2 February 2003 | bob the moo
Aims for a sweeping romance drama but falls short
Ray is the foreman of a crew working for the electricity board on an informal, cash in hand basis. They have a few months to paint a 15 mile row of electricity pylons. Into this mix comes Australian back packer Gerry who joins the crew for some work. Ray and the much younger Gerry start to fall for each other as they work causing splits and disharmony within the crew.
I vaguely remember hearing reviews of this film when it was released but it didn't do well and was hardly in the cinemas for a week before it vanished. It popped up recently on TV and I gave it a go despite not hearing much good about it. It is actually not that bad but it is a long way short of The Full Monty.
The film seems to want to have some sort of gritty social dimension about it but this is no Ken Loach film and it doesn't come off. I didn't get any wider point about the class of these men that ran through the story. The serious side to the work that comes in later is not as strong as it needs to be and didn't carry enough weight. The main thing here is the confused romance between Ray and Gerry that didn't quite come off. The reasons for the difficulties in the relationship are not totally clear and the way it goes is not convincing, rather a bit dull and pedestrian. It has it's moments of potential beauty such as the cooling tower scene and tender moments between the pair, but these don't come off as well as they should.
I found this to be partly the fault of the cast. Postlethwaite is a reasonably good actor and Griffiths can be very good (check out HBO's 6ft Under) but they lack a real sense of chemistry that was needed to be realistic. The crew are all pretty good despite having not well formed characters. Postlethwaite needed to be stronger but he is a little lo-key when really he should have commanded the screen more, although his tact does work in the quiet moments.

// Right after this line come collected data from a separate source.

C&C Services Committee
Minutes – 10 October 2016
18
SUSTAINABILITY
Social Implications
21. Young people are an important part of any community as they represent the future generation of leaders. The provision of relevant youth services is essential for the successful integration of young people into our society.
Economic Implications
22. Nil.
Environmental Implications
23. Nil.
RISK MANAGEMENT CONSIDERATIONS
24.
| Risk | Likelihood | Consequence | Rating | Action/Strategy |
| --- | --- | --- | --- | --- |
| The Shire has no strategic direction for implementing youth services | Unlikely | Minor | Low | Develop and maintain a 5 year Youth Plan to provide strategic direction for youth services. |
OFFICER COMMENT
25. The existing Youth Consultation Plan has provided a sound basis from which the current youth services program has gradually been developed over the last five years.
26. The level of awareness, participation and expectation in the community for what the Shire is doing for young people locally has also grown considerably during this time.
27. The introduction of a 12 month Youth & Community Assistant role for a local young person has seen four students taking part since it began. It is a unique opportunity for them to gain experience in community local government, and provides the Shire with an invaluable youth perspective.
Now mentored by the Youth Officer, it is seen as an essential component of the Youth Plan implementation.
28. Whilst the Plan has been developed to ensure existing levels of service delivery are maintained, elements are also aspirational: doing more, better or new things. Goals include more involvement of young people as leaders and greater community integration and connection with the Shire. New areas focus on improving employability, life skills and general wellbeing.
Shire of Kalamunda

The direction is good and Miller seems to like the wide Northern landscapes with all his swirling helicopter shots and fancy shots through the pylon structures. Add to this the haunting score and the film has a sort of other-worldly feel to it that the material can make good on. Maybe I just didn't get it and others may find this to be very touching, however I must admit that I never got emotionally involved in any of it and it left me feeling a bit dry more than anything else. It may have had potential on paper but on the screen it goes for a big drama but fails to satisfactorily deliver.